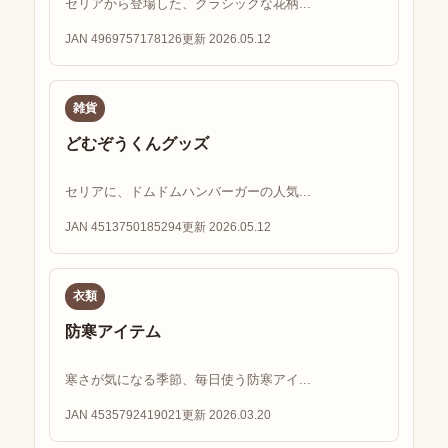
セリアから登場した、クラシックな花柄...
JAN 4969757178126
更新 2026.05.12
雑貨
どむぞうくんグッズ
セリアに、ドムドムハンバーガーの人気...
JAN 4513750185294
更新 2026.05.12
衣類
防寒アイテム
寒さが気になる季節、毎日使う防寒アイ...
JAN 4535792419021
更新 2026.03.20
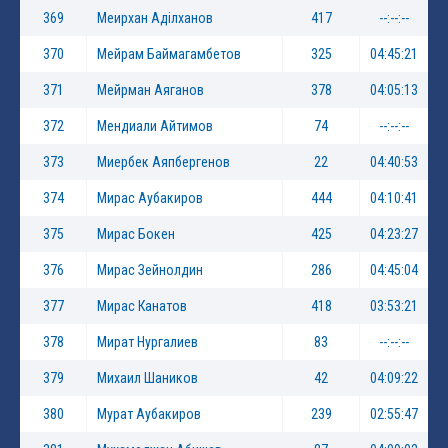
369
Меирхан Аділханов
417
--:--:--
370
Мейрам Баймагамбетов
325
04:45:21
371
Мейрман Аяганов
378
04:05:13
372
Мендиали Айтимов
74
--:--:--
373
Миербек Аяпбергенов
22
04:40:53
374
Мирас Аубакиров
444
04:10:41
375
Мирас Бокен
425
04:23:27
376
Мирас Зейнолдин
286
04:45:04
377
Мирас Канатов
418
03:53:21
378
Мират Нургалиев
83
--:--:--
379
Михаил Шаников
42
04:09:22
380
Мурат Аубакиров
239
02:55:47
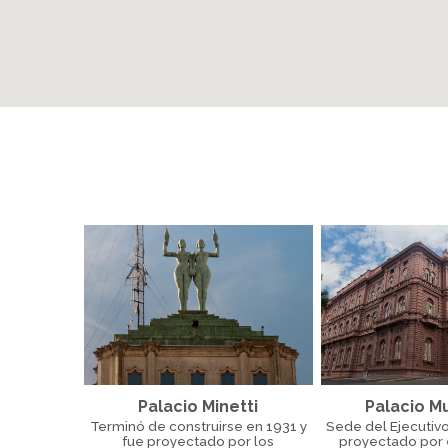
Palacio Minetti
Palacio Mu
Terminó de construirse en 1931 y
Sede del Ejecutivo
fue proyectado por los
proyectado por 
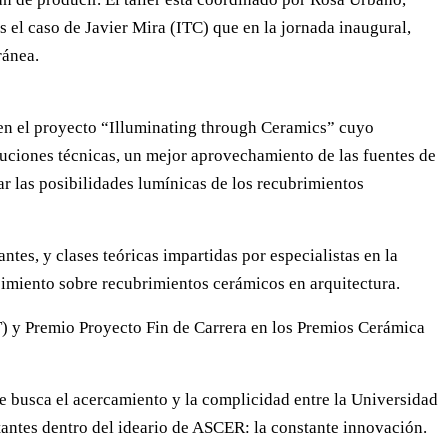
 el caso de Javier Mira (ITC) que en la jornada inaugural,
ránea.
r en el proyecto “Illuminating through Ceramics” cuyo
luciones técnicas, un mejor aprovechamiento de las fuentes de
car las posibilidades lumínicas de los recubrimientos
tes, y clases teóricas impartidas por especialistas en la
cimiento sobre recubrimientos cerámicos en arquitectura.
T) y Premio Proyecto Fin de Carrera en los Premios Cerámica
e busca el acercamiento y la complicidad entre la Universidad
tantes dentro del ideario de ASCER: la constante innovación.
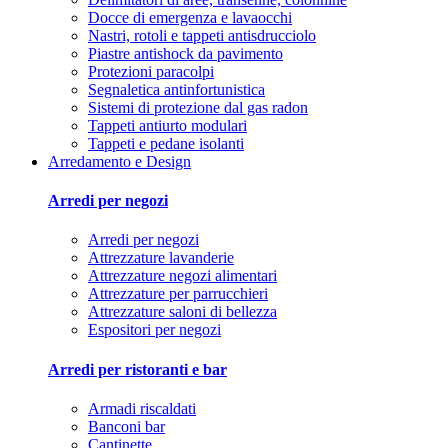
Docce di emergenza e lavaocchi
Nastri, rotoli e tappeti antisdrucciolo
Piastre antishock da pavimento
Protezioni paracolpi
Segnaletica antinfortunistica
Sistemi di protezione dal gas radon
Tappeti antiurto modulari
Tappeti e pedane isolanti
Arredamento e Design
Arredi per negozi
Arredi per negozi
Attrezzature lavanderie
Attrezzature negozi alimentari
Attrezzature per parrucchieri
Attrezzature saloni di bellezza
Espositori per negozi
Arredi per ristoranti e bar
Armadi riscaldati
Banconi bar
Cantinette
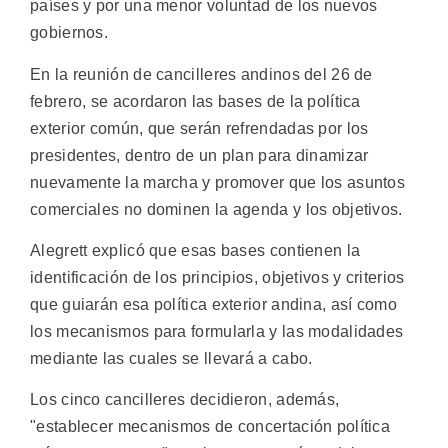
países y por una menor voluntad de los nuevos
gobiernos.
En la reunión de cancilleres andinos del 26 de
febrero, se acordaron las bases de la política
exterior común, que serán refrendadas por los
presidentes, dentro de un plan para dinamizar
nuevamente la marcha y promover que los asuntos
comerciales no dominen la agenda y los objetivos.
Alegrett explicó que esas bases contienen la
identificación de los principios, objetivos y criterios
que guiarán esa política exterior andina, así como
los mecanismos para formularla y las modalidades
mediante las cuales se llevará a cabo.
Los cinco cancilleres decidieron, además,
"establecer mecanismos de concertación política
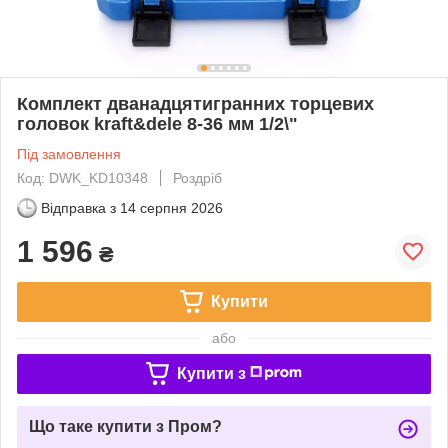
Комплект дванадцятигранних торцевих
головок kraft&dele 8-36 мм 1/2\"
Під замовлення
Код: DWK_KD10348
Роздріб
Відправка з
14 серпня 2026
1 596
₴
Купити
або
Купити з
Що таке купити з Пром?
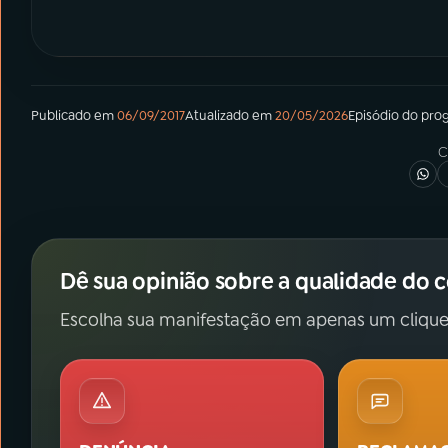
Publicado em
06/09/2017
Atualizado em
20/05/2026
Episódio
do pro
C
Dê sua opinião sobre a qualidade do 
Escolha sua manifestação em apenas um clique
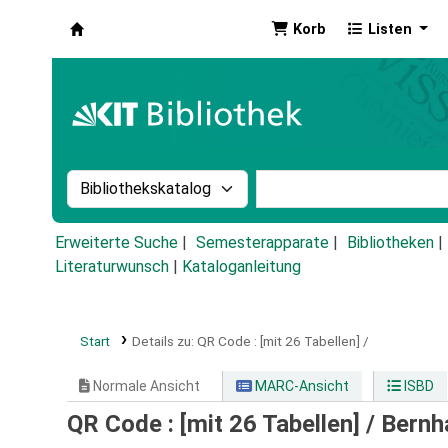
Korb
Listen
Koha
Suche im Katalog nach:
Stichwortsuche im Ka
Erweiterte Suche
Semesterapparate
Bibliotheken
Literaturwunsch
|
Kataloganleitung
Start
Details zu:
QR Code :
[mit 26 Tabellen] /
Normale Ansicht
MARC-Ansicht
ISBD
QR Code : [mit 26 Tabellen] /
Bernh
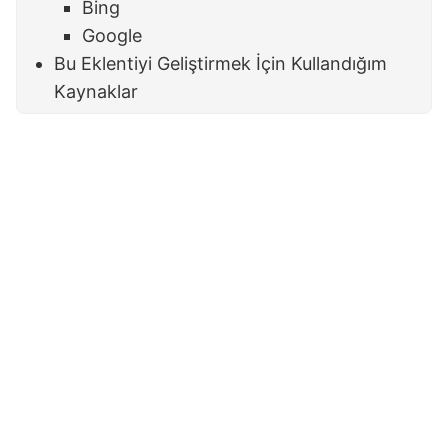
Bing
Google
Bu Eklentiyi Geliştirmek İçin Kullandığım
Kaynaklar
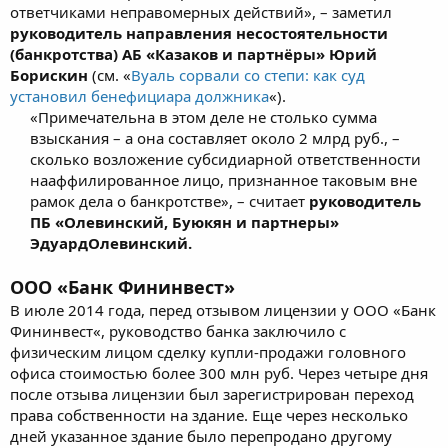
ответчиками неправомерных действий», – заметил
руководитель направления несостоятельности
(банкротства) АБ «Казаков и партнёры» Юрий
Борискин
(см. «
Вуаль сорвали со степи: как суд
установил бенефициара должника
«).
«Примечательна в этом деле не столько сумма
взыскания – а она составляет около 2 млрд руб., –
сколько возложение субсидиарной ответственности
нааффилированное лицо, признанное таковым вне
рамок дела о банкротстве», – считает
руководитель
ПБ «Олевинский, Буюкян и партнеры»
ЭдуардОлевинский.
ООО «Банк Фининвест
»
В июле 2014 года, перед отзывом лицензии у ООО «Банк
Фининвест«, руководство банка заключило с
физическим лицом сделку купли-продажи головного
офиса стоимостью более 300 млн руб. Через четыре дня
после отзыва лицензии был зарегистрирован переход
права собственности на здание. Еще через несколько
дней указанное здание было перепродано другому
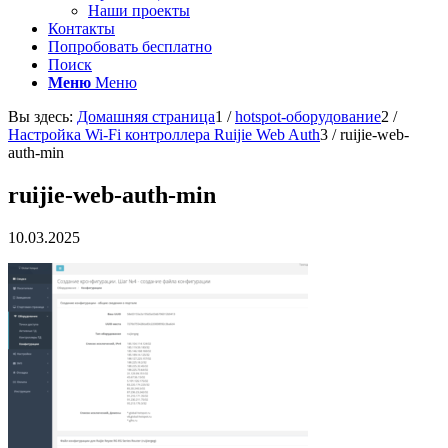
Наши проекты
Контакты
Попробовать бесплатно
Поиск
Меню
Меню
Вы здесь:
Домашняя страница
1
/
hotspot-оборудование
2
/
Настройка Wi-Fi контроллера Ruijie Web Auth
3
/
ruijie-web-
auth-min
ruijie-web-auth-min
10.03.2025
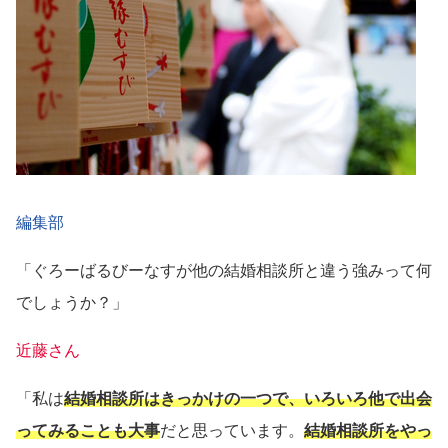
編集部
「ぐろーばるびーなすが他の結婚相談所と違う強みって何
でしょうか？」
近藤さん
「私は
結婚相談所はきっかけの一つで、いろいろ他で出会
ってみることも大事
だと思っています。
結婚相談所をやっ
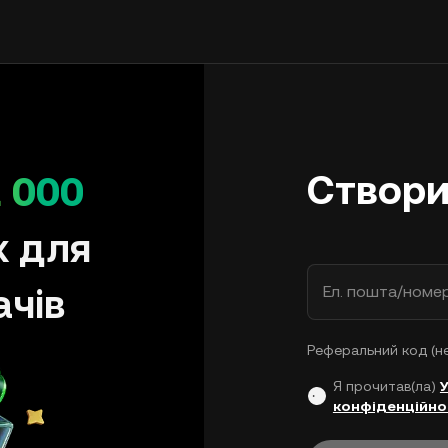
Створи
 000
х для
ачів
Ел. пошта/номе
Реферальний код (н
Я прочитав(ла)
конфіденційно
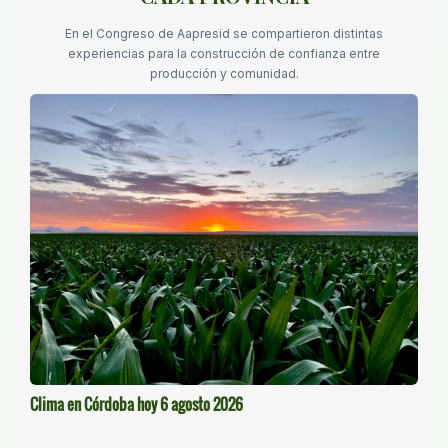
En el Congreso de Aapresid se compartieron distintas
experiencias para la construcción de confianza entre
producción y comunidad.
Clima en Córdoba hoy 6 agosto 2026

* * *

-- ACTIVITY --
Render the extracted text, starting at the line containing "Комплект дванадцятигранних торцевих" and ending at the line containing "Escolha sua manifestação em apenas um clique", as a Markdown table with columns Index and Text, numbering each line and omitting blank lines. Leave out the pictures.

-- TASK OUTPUT --
| Index | Text |
|---|---|
| 1 | Комплект дванадцятигранних торцевих |
| 2 | головок kraft&dele 8-36 мм 1/2\" |
| 3 | Під замовлення |
| 4 | Код: DWK_KD10348 |
| 5 | Роздріб |
| 6 | Відправка з |
| 7 | 14 серпня 2026 |
| 8 | 1 596 |
| 9 | ₴ |
| 10 | Купити |
| 11 | або |
| 12 | Купити з |
| 13 | Що таке купити з Пром? |
| 14 | Publicado em |
| 15 | 06/09/2017 |
| 16 | Atualizado em |
| 17 | 20/05/2026 |
| 18 | Episódio |
| 19 | do pro |
| 20 | C |
| 21 | Dê sua opinião sobre a qualidade do  |
| 22 | Escolha sua manifestação em apenas um clique |